Published: Nov. 13, 2023
poster with Kern and ancient Chinese writing

Tuesday, November 14 at 6:15pm
Humanities 135

Martin Kern, “The Voice of the Historian in Early China”

This lecture focuses on the “Grand Lord Archivist says” 太史公曰 statements throughout the Shiji. It examines in detail the highly formulaic and rhetorical nature of their composition and proposes that these statements (together with Sima Qian’s “auto-postface”太史公自序 to the Shiji and his “Letter in Response to Ren Shaoqing” 報任少卿書) construct and stage the voice and figure of Sima Qian. While the historical Sima Qian may have created much of the Shiji, the paratextual elements of the Shiji have in turn created the textual Sima Qian known to us. As the formulaic 太史公曰 statements configure Sima Qian not only as an exemplary historian but also as an exemplary reader of his sources, a reader both judicious and emotional, they also provide the model for “those to come” (laizhe 來者): Sima Qian’s ideal readers of the future.

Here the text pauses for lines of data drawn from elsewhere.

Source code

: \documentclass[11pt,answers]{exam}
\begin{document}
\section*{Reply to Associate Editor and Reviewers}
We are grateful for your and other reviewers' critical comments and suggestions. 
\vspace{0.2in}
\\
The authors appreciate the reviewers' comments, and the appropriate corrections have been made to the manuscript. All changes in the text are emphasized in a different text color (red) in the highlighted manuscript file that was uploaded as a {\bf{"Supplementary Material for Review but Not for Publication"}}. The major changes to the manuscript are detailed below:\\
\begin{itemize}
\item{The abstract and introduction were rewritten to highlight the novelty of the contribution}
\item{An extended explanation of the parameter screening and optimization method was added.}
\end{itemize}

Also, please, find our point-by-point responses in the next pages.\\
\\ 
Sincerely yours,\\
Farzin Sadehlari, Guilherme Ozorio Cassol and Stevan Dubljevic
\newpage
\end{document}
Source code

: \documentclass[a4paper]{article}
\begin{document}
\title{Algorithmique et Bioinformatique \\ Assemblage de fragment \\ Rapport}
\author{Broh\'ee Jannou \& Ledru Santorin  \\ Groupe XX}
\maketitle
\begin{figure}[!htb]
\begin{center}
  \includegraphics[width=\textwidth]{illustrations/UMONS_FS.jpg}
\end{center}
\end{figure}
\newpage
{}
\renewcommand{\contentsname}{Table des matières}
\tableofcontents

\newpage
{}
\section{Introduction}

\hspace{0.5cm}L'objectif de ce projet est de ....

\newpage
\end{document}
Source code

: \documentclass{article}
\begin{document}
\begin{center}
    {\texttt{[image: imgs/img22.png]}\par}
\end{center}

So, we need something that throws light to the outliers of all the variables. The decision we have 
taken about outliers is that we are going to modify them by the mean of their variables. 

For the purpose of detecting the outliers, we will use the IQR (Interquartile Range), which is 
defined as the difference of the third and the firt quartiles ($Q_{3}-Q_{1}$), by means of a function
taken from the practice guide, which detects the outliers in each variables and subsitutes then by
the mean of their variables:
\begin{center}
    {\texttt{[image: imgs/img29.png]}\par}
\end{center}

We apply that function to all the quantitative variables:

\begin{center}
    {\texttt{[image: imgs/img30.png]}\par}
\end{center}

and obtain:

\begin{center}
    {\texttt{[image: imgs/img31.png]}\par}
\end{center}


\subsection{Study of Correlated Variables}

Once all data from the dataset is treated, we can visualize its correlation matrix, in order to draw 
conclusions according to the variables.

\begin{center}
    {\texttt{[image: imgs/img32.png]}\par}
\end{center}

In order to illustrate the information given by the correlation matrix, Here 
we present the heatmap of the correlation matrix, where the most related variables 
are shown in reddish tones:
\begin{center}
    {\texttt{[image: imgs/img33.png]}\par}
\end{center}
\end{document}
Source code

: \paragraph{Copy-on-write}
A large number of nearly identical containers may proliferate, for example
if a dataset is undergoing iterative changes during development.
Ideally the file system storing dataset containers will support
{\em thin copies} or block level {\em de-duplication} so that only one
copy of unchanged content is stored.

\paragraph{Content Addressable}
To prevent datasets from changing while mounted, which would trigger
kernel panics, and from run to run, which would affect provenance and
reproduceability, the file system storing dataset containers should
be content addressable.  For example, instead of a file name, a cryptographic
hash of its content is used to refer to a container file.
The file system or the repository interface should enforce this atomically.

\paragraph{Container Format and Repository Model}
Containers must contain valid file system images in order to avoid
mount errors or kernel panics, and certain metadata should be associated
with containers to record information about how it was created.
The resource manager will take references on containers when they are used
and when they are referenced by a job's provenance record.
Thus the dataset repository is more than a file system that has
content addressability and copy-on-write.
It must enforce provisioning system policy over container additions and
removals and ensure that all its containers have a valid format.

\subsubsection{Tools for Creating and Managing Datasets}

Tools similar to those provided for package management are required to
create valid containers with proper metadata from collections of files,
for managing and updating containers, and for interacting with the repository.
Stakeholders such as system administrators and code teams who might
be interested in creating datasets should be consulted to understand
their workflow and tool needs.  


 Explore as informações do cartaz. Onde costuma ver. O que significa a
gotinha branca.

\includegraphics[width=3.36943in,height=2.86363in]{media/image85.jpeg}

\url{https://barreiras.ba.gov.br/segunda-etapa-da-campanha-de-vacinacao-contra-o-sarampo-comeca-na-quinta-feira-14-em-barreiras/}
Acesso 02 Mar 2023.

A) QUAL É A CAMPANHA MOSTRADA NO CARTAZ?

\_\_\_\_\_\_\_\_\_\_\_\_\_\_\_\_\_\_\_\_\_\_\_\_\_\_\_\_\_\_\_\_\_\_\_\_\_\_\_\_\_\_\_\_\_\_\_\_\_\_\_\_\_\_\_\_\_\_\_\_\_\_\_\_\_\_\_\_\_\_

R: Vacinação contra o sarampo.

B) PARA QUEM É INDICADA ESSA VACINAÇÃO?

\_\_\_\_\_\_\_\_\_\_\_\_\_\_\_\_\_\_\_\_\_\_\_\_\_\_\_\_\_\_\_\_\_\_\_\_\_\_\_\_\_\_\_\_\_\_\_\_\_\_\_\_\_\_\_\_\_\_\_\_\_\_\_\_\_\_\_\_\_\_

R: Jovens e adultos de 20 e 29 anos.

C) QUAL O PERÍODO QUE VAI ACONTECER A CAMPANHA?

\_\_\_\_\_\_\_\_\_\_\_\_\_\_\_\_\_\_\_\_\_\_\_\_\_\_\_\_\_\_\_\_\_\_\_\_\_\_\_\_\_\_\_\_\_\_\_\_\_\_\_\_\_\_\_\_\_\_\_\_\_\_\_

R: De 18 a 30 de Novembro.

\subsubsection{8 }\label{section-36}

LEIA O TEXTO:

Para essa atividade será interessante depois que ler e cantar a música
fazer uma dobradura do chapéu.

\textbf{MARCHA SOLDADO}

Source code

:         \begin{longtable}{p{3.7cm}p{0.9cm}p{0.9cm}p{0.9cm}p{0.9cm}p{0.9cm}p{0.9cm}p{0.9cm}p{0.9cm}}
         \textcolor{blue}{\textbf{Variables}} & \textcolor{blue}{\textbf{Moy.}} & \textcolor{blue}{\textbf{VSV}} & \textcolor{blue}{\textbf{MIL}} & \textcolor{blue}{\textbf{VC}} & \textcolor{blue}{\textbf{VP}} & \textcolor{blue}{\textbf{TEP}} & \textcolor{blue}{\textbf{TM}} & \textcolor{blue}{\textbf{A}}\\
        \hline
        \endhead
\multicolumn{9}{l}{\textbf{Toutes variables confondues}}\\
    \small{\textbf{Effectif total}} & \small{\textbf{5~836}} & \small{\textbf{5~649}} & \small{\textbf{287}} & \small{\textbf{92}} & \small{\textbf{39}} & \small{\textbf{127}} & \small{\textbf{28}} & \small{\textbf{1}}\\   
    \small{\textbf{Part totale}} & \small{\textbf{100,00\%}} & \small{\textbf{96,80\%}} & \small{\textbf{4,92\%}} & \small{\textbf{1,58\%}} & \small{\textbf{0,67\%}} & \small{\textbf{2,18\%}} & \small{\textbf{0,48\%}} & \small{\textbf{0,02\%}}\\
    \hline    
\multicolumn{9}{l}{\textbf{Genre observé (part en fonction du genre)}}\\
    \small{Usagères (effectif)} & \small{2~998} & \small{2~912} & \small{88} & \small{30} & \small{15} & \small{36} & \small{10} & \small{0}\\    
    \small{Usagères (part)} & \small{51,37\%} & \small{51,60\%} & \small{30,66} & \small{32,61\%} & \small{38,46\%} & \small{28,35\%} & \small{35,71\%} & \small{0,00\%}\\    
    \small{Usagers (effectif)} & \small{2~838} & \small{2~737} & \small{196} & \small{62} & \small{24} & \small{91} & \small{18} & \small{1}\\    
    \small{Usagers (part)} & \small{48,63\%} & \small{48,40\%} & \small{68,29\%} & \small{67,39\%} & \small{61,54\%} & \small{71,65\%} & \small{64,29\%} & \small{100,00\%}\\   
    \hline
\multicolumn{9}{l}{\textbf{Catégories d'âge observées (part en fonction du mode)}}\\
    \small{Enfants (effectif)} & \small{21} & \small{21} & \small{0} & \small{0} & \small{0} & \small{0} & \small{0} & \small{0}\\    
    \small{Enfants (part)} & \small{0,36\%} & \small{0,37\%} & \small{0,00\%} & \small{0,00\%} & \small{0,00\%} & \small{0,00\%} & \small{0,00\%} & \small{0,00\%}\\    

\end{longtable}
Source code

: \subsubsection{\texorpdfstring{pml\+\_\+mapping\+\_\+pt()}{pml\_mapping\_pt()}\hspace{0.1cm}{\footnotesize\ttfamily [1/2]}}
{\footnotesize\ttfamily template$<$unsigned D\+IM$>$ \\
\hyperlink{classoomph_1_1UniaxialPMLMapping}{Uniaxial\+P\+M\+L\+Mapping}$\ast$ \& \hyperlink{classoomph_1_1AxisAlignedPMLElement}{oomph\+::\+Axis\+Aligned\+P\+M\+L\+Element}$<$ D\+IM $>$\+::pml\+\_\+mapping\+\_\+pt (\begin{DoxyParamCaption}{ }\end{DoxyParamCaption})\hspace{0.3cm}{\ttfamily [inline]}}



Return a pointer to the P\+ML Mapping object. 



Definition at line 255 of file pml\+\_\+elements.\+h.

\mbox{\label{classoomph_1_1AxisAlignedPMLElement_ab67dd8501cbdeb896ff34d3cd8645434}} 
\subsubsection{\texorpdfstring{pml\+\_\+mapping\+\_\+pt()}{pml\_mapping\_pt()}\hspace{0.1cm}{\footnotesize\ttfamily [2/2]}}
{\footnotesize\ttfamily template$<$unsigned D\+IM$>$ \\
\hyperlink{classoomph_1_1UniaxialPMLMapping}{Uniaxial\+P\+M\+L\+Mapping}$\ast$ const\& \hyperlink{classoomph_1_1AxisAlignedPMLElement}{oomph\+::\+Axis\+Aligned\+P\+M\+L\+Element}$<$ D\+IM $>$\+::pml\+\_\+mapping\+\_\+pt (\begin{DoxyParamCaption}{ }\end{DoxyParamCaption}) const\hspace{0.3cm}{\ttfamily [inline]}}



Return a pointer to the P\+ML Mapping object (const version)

Martin Kern is the Joanna and Greg ’84 P13 P18 Zeluck Professor in Asian Studies at Princeton. His numerous publications cut across all genres of Chinese literature, historiography, and thought from the first millennium BCE. This year, he has published Biaoyan yu chanshi: Zaoqi Zhongguo shixue yanjiu 表演與闡釋:早期中國詩學研究 (Beijing: Sanlian shudian); Qu Yuan and the Chuci: New Approaches, co-edited with Stephen Owen (Leiden: Brill); and Zuozhuan and Early Chinese Historiography, co-edited with Yuri Pines and Nino Luraghi (Leiden: Brill).